COMMENTARY Jobs and Labor

Federal Contract ‘Minimum Wage’ Hike Likely Unlawful

Jan 29, 2014 1 min read
COMMENTARY BY

Visiting Fellow

Charles C. W. Cooke lays out a number of reasons why Congress should exercise its power of the purse and censure the president if he makes good on his State of the Union promise to unilaterally increase the federal contractor “minimum wage.” Cooke rightly notes that the executive can indeed set the terms of its contracts, which normally would mean that the president could decide that he wouldn’t enter any contracts with contractors who pay their workers less than $10.10 per hour.

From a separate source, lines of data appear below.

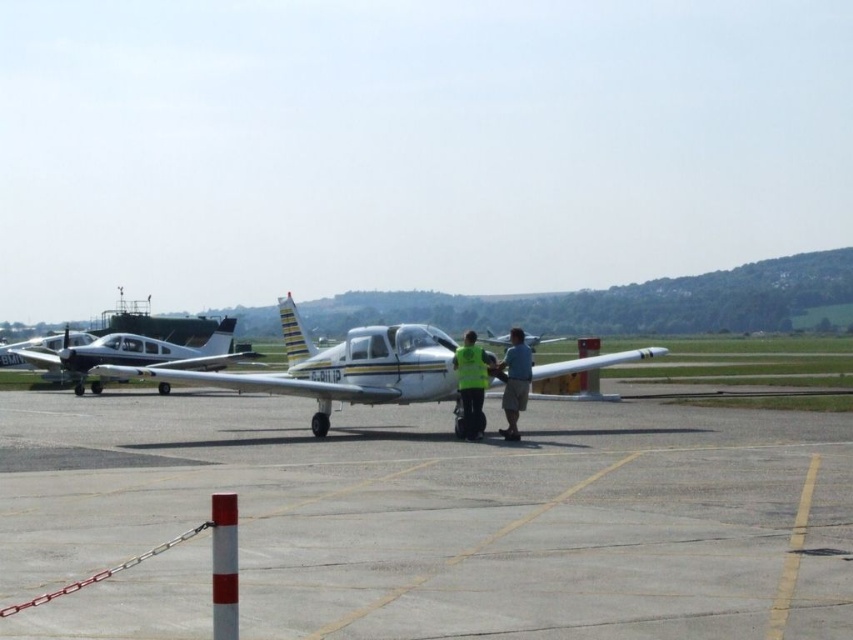
Between high visibility yellow jacket at center and blue fabric shirt at center, which one is positioned higher?

high visibility yellow jacket at center is above.

Is point (456, 365) farther from viewer compared to point (497, 364)?

No, it is not.

The image size is (853, 640). Find the location of `high visibility yellow jacket at center`. high visibility yellow jacket at center is located at coordinates (471, 385).

Looking at this image, is smooth asphalt tarmac at center shorter than white glossy airplane at center?

Yes.

Based on the photo, measure the distance between point (635, 476) and camera.

Point (635, 476) is 36.94 feet from camera.

This screenshot has width=853, height=640. Find the location of `smooth asphalt tarmac at center`. smooth asphalt tarmac at center is located at coordinates (450, 515).

Is white glossy airplane at center closer to the viewer compared to blue fabric shirt at center?

Yes, it is.

Is point (575, 362) farther from viewer compared to point (521, 346)?

Yes, it is.

You are a GUI agent. You are given a task and a screenshot of the screen. Output one action in this format:
    pyautogui.click(x=<x>, y=<y>)
    Task: Click on the white glossy airplane at center
    This screenshot has width=853, height=640.
    Given the screenshot: What is the action you would take?
    (338, 368)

The problem with Cooke’s assessment that the proposed Executive Order is “probably, just about” legal, is that there is actually a statute on point that cabins the president’s discretion regarding wage terms in federal contracts for services.

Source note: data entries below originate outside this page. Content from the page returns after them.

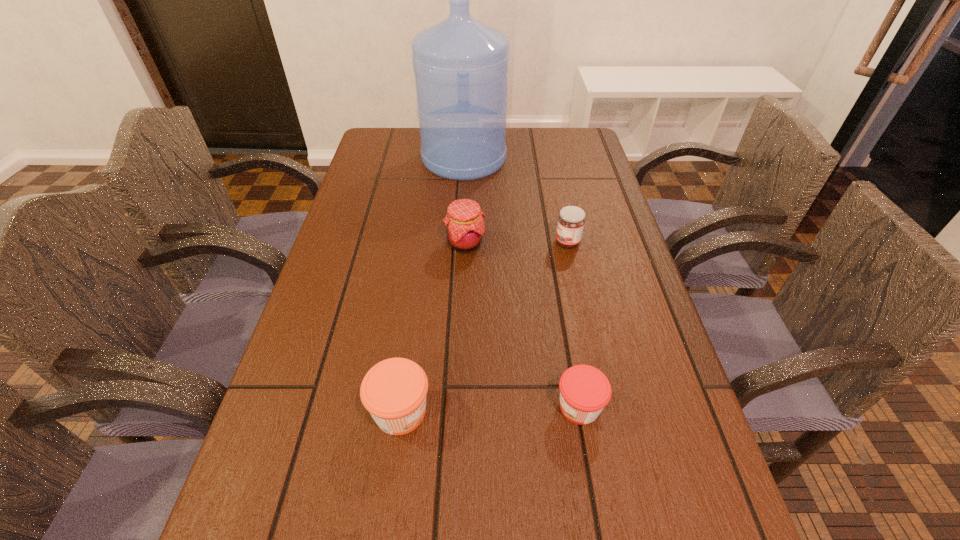
Locate an element on the screen. The image size is (960, 540). the tallest object is located at coordinates (461, 65).

At what (x,y) coordinates should I click in order to perform the action: click on water jug. Please return your answer as a coordinate pair (x, y). The image size is (960, 540). Looking at the image, I should click on (461, 65).

In order to click on the second tallest object in this screenshot , I will do `click(464, 223)`.

Find the location of a particular element. the shortest object is located at coordinates (584, 390).

Locate an element on the screen. This screenshot has height=540, width=960. free space located on the left of the tallest jam is located at coordinates (375, 244).

Find the location of `vacant space located on the label side of the shortest jam`. vacant space located on the label side of the shortest jam is located at coordinates (476, 407).

Image resolution: width=960 pixels, height=540 pixels. What are the coordinates of `vacant space situated 0.050m on the label side of the shortest jam` in the screenshot? It's located at (527, 407).

This screenshot has width=960, height=540. In order to click on free space located on the label side of the shortest jam in this screenshot , I will do `click(330, 407)`.

Where is `object that is at the far edge`? object that is at the far edge is located at coordinates (461, 65).

Where is `free space at the left edge`? This screenshot has height=540, width=960. free space at the left edge is located at coordinates (363, 221).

Specifically, the Service Contract Act of 1965 requires that any contract for service work with the federal government (for example, security guards or cafeteria workers at federal buildings) include a provision specifying a minimum wage. This minimum wage for a federal contract shall be “determined by the Secretary [of Labor] or the Secretary’s authorized representative, in accordance with prevailing rates in the locality, or, where a collective-bargaining agreement, in accordance with the rates provided for in the agreement, including prospective wage increases provided for in the agreement as a result of arm’s length negotiations” (41 U.S.C. §6703). This minimum wage must at least meet the federal minimum wage, which serves as a floor for such contracts (41 U.S.C. §6704).

In other words, federal law requires that the default federal contract wage not be pulled out of a hat: rather, it must be assessed “in accordance with prevailing rates in the locality.” While it is unclear at this point what authority the president is relying upon to justify this $10.10 rate, what remains clear is that the specific statute on point — the Service Contract Act — sets clear limits on his discretion. If $10.10 per hour is the “prevailing” wage in New York for janitorial workers, then federal contracts for janitorial services in New York should set $10.10 as the wage for those services. But if $9.00 per hour is the “prevailing” wage for cafeteria workers in Nebraska, no Executive Order can require federal contracts for those services to pay those workers $10.10. And a contractor denied on that basis would have a viable lawsuit to invalidate that Executive Order.

 - Andrew Kloster is a legal fellow in the Heritage Foundation’s Edwin Meese Center for Legal and Judicial Studies.